NASHVILLE, TN — Researchers at Vanderbilt are partnering with colleagues at the University of Tennessee-Knoxville’s Boyd Center for Business and Economic Research and the Tennessee Higher Education Commission to research the effectiveness of initiatives developed under the state’s “Drive to 55” campaign.
The research partnership, made possible with a $400,000 grant, will establish the Tennessee Postsecondary Evaluation and Analysis Research Lab, or TN-PEARL this fall. TN-PEARL will analyze how state, local and institutional policies can raise postsecondary educational attainment and whether recent policies are effectively increasing postsecondary attainment and returns.

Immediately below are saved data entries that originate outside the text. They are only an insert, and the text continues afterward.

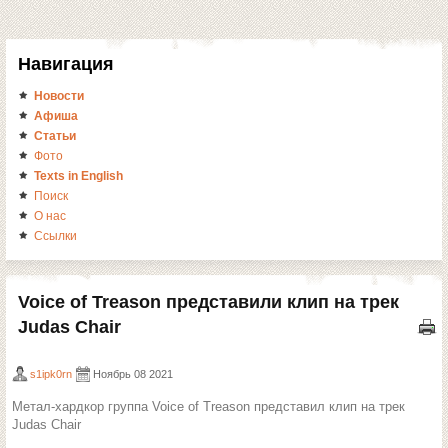
Навигация
Новости
Афиша
Статьи
Фото
Texts in English
Поиск
О нас
Ссылки
Voice of Treason представили клип на трек
Judas Chair
s1ipk0rn
Ноябрь 08 2021
Метал-хардкор группа Voice of Treason представил клип на трек
Judas Chair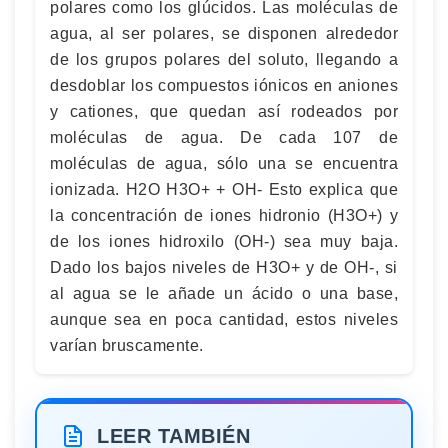
polares como los glúcidos. Las moléculas de
agua, al ser polares, se disponen alrededor
de los grupos polares del soluto, llegando a
desdoblar los compuestos iónicos en aniones
y cationes, que quedan así rodeados por
moléculas de agua. De cada 107 de
moléculas de agua, sólo una se encuentra
ionizada. H2O H3O+ + OH- Esto explica que
la concentración de iones hidronio (H3O+) y
de los iones hidroxilo (OH-) sea muy baja.
Dado los bajos niveles de H3O+ y de OH-, si
al agua se le añade un ácido o una base,
aunque sea en poca cantidad, estos niveles
varían bruscamente.
LEER TAMBIÉN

Lead investigator for Vanderbilt is Carolyn Heinrich, Patricia and Rodes Hart Professor of Public policy, Education and Economics at Vanderbilt’s Peabody College of education and human development.
“We want to create an analytical framework that will help us to understand both the individual and collective impacts of the campaign,” Heinrich said. “This is important to helping the state understand how it can best invest our public resources going forward, and how we can maximize the number of people helped to complete education, attain valued credentials, and realize the returns to these investments in the labor market.”
“Drive to 55” was created in 2013 with the goal of having 55 percent of working-age Tennesseans holding a postsecondary credential by 2025. The three largest initiatives created under the campaign are Tennessee Promise, Tennessee Reconnect and the Tennessee Labor Education Alignment Program (LEAP).
TN-PEARL aims to inform national research, policy agendas and communities about the effectiveness and cost-effectiveness of initiatives that seek to convert “no college” or “some college” individuals into degree-holding workers.